Thomas Visser nennt hierfür mehrere Modelle. So wurde im Jahr 2004 eine 42 Kilometer lange Lücke der A 31 im Emsland geschlossen. Unternehmen, Bürger und Behörden steuerten insgesamt 53 Millionen Euro bei. "Für die Unternehmen hat sich diese Investition gerechnet, weil die Verluste durch Staus für sie viel höher waren als das eingesetzte Geld", sagt Visser.

Ein weiteres Modell für eine Finanzierung wäre eine Maut. "Private bauen die Autobahn und betreiben sie. Das Geld dafür holen sie sich über eine Gebühr", sagt Visser. In Thüringen und in Hessen gebe es solche Modell bereits. Krefelder, die den Tunnel nutzen, könnten allerdings nicht von der Maut befreit werden. "Da gilt gleiches Recht für alle", betont Visser.

Auf eine weitere Möglichkeit, wie ein Investor sein Geld zurückbekommen könnte, hatte die FDP verwiesen, als sie das Markterkundungsverfahren im Rat beantragte: Durch den Bau eines Tunnels würden in Krefeld Flächen frei, die derzeit von der oberirdischen Autobahn belegt sind. Diese Flächen könnte der Erbauer des Tunnels vermarkten und damit seine Investition finanzieren. Denkbar ist laut Visser auch, dass ein Privater die Autobahn baut und der Bund anschließend für eine bestimmte Zahl von Jahren eine Miete zahlt. Danach fiele die Autobahn an den Bund zurück.

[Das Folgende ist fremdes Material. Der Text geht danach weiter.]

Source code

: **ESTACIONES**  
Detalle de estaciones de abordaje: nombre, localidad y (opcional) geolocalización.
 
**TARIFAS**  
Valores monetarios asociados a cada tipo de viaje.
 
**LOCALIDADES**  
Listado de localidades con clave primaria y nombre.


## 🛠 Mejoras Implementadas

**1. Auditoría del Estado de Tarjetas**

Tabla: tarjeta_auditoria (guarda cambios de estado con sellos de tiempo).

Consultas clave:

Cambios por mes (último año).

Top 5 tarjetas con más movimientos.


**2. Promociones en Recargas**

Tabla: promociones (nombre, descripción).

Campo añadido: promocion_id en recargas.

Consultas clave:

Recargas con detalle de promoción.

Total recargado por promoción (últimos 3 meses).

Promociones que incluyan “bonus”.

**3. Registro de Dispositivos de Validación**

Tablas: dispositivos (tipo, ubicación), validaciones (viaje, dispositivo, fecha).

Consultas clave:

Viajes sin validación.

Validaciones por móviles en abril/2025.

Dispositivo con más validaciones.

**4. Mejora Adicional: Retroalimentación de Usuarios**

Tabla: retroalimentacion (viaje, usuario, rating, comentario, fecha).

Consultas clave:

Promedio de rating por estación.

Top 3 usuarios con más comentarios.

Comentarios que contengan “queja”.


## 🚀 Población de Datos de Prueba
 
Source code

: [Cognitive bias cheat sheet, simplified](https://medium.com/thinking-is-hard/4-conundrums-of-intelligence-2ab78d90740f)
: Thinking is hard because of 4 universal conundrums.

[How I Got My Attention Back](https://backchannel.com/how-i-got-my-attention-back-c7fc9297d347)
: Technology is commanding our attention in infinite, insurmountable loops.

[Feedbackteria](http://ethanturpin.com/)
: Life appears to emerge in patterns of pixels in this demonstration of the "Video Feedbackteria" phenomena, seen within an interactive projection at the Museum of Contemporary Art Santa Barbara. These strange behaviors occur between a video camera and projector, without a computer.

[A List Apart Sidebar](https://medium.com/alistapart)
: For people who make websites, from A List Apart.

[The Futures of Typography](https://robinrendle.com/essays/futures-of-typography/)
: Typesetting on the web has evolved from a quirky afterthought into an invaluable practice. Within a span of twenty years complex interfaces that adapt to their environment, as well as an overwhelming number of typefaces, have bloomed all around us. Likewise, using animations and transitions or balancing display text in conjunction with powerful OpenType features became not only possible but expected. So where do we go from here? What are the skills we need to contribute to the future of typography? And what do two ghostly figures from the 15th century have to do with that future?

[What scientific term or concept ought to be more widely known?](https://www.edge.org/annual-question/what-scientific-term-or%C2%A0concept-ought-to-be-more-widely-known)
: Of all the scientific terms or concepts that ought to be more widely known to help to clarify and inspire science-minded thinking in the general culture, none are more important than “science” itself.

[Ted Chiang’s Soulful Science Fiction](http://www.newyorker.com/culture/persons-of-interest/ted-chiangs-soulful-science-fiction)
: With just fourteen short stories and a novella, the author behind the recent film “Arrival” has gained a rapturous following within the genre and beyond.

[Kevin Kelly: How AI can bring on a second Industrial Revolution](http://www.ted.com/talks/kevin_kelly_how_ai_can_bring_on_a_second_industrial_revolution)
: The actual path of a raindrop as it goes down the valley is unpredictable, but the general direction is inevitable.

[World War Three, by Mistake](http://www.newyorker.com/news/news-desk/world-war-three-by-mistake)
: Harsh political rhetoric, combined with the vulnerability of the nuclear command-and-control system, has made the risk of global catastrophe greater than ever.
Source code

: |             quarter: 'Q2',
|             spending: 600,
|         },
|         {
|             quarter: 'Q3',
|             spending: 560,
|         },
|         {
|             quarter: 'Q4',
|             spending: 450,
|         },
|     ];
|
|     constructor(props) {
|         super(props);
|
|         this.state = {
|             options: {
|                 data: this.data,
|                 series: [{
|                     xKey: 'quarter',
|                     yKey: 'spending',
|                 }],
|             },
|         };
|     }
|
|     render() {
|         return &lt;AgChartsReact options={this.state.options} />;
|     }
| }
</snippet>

Auswirkungen für Innenstadt

Der sechsspurige Ausbau der A 57 hätte laut Visser auch für den innerstädtischen Verkehr Auswirkungen. Nach Prognosen der Stadtverwaltung würden Nordtangente, Gath und der Fischelner Raum entlastet. Autofahrer, die jetzt einen Stau auf der A 57 scheuen, würden die neue Strecke nutzen. Allerdings warnt Visser: "Wenn immer mehr Autos über die A 57 fahren, dann wird auch wieder ein Sättigungsgrad eintreten."